HOT TIP: Because races are won and lost on the curves, choose a car with good handling rather than a high top speed.
The game is actually a warmed-over repackaging of OutRun 2 and its arcade follow-up, OutRun 2 SP. It’s as if nothing had changed since the first OutRun, which came out way back in 1986. This is the epitome of an arcade-style racer: gas and brake are your only controls (choose a manual transmission if you’re feeling saucy), and you can powerslide endlessly. It’s easy to pick up, and a little bit tricky to master. As it should be.
The problem is that the roads start to feel restrictive. There are no shortcuts or jumps to take. Crest a steep hill in San Francisco at 300 kilometers an hour and your car remains glued to the asphalt. It just feels wrong. Eventually you start to notice other quirks. Like, why is there no oncoming traffic? Why does bumping another racer cause him to spin out but not lose enough speed for you to pass him? How come bumping a wall often teleports your car back onto the road with no apparent loss of speed? None of these things is fatal by itself, but put together they produce a game that’s not immersive.
In Coast 2 Coast, you pilot Ferraris through hyper-stylized renditions of real-life locales like Las Vegas, Niagara Falls, and even Paris. (Which coast is that last one on?) In addition to standard winner-take-all races, you also have the option to perform missions in which you strive to satisfy the demands of your horrible, shrewish girlfriend. The “mission” tag would seem to imply a more free-form style of play, but no, you just cruise through the same tracks as in the races. Your girlfriend’s orders range from passing as many cars as possible to drifting as long as possible. She mixes it up with occasional “special requests” involving ghosts or UFOs. (Don’t ask.) Yes, she will dump you if you fail to satisfy her — just what you’re looking for when your real girlfriend is in the room threatening to dump you if you don’t stop playing so many video games. This is supposed to be escapist!
A clumsy interface and horrible play balance don’t help. Navigating the many submenus is a trial. After each race, you hit the X button to advance — except after the last race in a circuit, when hitting X makes you replay the final round. Oops. You can also accrue “OutRun miles” to exchange for bonus cars and unlockables, which is great except that the game doles out the miles so liberally that you can buy dominating cars much earlier on than you should. Again, sloppy design.
IMPRESSIVE GRAPHICS: But just which coast is Paris on?
Some of OutRun 2006’s goofier touches are endearing. The graphics are cartoonish but ultimately impressive — the large-scale backgrounds provide no shortage of awesome sights.

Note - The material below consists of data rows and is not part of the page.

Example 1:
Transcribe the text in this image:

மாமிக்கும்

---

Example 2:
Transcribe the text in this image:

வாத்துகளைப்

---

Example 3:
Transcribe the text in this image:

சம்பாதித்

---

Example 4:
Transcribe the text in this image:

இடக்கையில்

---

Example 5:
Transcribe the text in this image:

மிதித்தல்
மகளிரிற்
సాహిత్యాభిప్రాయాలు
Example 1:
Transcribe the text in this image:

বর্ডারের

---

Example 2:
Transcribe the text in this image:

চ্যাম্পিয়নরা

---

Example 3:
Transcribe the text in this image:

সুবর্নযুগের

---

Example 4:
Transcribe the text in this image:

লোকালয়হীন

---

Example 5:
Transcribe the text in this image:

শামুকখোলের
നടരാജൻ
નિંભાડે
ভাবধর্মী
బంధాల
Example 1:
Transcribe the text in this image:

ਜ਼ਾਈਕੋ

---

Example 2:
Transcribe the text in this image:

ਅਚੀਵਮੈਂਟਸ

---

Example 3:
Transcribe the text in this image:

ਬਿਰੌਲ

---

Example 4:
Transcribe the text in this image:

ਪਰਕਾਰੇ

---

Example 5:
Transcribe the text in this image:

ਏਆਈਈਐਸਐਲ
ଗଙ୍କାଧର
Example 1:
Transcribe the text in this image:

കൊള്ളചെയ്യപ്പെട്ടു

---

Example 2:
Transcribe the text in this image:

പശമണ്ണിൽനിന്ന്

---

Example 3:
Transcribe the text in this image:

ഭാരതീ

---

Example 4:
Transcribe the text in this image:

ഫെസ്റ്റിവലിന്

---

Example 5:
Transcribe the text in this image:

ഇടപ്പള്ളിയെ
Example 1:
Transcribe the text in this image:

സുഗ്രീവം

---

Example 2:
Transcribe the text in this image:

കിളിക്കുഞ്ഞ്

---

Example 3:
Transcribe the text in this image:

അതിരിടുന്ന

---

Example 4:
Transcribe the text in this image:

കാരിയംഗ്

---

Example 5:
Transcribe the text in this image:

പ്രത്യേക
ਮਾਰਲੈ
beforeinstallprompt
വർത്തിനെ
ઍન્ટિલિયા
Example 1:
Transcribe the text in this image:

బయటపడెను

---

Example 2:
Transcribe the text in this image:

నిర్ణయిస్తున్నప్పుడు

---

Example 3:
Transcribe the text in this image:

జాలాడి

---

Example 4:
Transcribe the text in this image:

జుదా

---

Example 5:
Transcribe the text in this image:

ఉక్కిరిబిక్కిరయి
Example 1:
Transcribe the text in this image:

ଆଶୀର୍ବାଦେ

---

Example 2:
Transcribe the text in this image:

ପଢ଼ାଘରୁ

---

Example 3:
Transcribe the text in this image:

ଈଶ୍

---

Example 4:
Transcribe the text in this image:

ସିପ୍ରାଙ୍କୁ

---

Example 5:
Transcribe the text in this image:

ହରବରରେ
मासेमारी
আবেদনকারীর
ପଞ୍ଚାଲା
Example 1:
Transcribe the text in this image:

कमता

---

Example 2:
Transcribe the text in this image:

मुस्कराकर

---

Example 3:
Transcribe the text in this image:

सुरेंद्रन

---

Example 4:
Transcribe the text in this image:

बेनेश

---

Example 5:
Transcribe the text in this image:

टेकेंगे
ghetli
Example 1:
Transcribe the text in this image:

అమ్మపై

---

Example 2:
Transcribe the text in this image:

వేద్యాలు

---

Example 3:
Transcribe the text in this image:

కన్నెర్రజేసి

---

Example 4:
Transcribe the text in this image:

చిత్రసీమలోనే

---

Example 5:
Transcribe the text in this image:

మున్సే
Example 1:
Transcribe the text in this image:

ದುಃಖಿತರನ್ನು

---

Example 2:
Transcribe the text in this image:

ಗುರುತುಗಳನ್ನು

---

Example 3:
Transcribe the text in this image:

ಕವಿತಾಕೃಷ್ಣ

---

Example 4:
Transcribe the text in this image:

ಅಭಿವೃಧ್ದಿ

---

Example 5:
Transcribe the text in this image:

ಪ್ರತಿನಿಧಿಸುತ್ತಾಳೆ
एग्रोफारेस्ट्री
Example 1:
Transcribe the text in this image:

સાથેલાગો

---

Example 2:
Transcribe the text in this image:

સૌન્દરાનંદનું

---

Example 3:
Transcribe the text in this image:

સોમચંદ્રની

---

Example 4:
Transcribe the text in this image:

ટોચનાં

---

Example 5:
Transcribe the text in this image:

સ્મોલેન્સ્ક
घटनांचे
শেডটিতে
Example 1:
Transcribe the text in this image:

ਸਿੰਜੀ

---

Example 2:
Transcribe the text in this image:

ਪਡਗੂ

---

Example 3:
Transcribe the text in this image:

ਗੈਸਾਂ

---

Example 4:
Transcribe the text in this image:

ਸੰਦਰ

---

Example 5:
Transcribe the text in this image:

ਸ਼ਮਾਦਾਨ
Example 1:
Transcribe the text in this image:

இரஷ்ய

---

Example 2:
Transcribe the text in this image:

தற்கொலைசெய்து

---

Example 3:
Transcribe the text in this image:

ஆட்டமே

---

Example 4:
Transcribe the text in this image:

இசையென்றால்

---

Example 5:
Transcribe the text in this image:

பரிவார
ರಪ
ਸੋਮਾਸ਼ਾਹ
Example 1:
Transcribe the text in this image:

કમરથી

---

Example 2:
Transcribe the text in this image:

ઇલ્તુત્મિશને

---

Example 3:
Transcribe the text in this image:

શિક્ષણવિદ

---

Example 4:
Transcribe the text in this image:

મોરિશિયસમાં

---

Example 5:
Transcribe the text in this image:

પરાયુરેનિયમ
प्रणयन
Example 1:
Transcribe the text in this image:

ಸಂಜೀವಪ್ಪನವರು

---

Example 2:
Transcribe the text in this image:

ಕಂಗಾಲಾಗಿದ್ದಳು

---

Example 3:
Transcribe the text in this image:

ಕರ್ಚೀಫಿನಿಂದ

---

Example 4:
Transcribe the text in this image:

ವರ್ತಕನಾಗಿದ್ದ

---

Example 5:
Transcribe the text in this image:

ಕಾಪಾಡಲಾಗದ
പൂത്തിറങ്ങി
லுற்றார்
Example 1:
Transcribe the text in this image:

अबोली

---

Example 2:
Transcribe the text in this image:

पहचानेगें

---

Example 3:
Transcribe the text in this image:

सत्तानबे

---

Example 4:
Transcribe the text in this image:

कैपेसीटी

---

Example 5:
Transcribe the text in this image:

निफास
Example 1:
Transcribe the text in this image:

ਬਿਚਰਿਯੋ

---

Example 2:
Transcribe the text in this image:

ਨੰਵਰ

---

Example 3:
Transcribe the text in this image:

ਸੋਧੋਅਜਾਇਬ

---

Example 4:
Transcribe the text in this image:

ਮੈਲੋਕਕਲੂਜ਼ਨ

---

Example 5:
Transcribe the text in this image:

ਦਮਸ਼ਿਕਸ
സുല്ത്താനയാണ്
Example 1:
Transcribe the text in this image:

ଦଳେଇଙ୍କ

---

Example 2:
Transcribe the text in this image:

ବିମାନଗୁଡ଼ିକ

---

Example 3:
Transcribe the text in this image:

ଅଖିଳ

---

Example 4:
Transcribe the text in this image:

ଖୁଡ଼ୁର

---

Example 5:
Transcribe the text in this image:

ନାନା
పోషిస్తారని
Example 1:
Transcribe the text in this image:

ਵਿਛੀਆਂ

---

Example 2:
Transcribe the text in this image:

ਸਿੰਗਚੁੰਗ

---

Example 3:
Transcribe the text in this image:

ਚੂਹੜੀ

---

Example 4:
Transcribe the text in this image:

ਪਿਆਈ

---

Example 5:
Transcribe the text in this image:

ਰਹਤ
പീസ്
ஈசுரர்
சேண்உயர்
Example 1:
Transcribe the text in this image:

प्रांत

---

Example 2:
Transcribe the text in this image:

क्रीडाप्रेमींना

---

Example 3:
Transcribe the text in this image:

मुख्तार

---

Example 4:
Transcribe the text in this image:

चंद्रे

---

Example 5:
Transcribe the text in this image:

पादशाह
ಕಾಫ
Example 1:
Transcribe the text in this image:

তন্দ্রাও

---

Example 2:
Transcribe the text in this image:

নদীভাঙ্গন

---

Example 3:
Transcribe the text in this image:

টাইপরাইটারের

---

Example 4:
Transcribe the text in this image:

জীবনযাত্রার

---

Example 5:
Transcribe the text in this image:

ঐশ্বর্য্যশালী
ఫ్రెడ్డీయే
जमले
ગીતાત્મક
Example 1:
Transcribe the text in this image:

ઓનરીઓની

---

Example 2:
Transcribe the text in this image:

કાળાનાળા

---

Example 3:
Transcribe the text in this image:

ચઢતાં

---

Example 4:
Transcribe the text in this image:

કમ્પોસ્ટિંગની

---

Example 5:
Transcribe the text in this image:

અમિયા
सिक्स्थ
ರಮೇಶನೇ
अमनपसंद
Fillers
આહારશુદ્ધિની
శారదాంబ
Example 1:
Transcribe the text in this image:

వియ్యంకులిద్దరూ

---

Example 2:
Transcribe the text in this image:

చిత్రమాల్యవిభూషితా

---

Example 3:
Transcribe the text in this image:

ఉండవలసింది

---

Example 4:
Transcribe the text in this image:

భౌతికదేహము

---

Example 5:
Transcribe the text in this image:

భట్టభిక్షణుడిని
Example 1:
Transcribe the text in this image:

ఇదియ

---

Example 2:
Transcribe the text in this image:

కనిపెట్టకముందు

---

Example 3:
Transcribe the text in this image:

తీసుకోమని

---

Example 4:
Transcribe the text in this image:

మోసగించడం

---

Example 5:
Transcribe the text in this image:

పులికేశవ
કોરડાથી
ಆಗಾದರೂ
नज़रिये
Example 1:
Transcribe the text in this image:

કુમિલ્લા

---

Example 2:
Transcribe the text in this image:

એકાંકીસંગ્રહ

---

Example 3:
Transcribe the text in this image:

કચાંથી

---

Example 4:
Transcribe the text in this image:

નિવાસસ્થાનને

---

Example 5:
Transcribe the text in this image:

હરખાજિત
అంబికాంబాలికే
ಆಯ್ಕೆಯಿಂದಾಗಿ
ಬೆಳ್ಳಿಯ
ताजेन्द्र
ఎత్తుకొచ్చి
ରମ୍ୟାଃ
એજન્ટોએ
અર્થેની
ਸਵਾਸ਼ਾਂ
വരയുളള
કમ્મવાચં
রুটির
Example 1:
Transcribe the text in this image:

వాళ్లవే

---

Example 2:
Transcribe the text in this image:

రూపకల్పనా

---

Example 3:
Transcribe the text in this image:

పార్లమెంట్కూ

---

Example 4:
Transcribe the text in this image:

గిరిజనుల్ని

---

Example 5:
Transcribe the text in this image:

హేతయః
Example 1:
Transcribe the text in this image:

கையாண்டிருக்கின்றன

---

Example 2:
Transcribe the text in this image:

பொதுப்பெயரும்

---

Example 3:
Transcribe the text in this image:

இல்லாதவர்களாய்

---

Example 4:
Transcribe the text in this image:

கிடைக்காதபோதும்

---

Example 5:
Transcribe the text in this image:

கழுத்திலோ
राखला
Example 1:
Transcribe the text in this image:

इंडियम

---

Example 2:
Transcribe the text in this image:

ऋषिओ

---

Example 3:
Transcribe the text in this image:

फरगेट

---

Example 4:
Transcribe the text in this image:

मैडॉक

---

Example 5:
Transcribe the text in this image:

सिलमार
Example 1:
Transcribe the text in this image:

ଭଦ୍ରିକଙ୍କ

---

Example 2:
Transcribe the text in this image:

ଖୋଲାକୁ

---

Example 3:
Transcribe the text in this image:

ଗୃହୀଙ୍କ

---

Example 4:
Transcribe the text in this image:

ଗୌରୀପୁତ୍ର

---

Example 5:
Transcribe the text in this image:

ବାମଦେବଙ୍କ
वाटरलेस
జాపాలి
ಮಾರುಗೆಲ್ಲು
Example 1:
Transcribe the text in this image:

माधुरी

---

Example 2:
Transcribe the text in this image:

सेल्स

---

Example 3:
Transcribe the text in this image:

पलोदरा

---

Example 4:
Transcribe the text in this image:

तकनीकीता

Often you can see the road stretching far into the distance as you zoom past massive mountains, redwood trees, and even a space shuttle preparing for launch. On the other hand, we have at last found a soundtrack that makes EA Trax seem bitchin’. The cheesy porno music that adorns this game includes stunning lyrics like “It is paradise and it is very nice.” Look, if paradise turns out to be only very nice, I’m asking for my money back.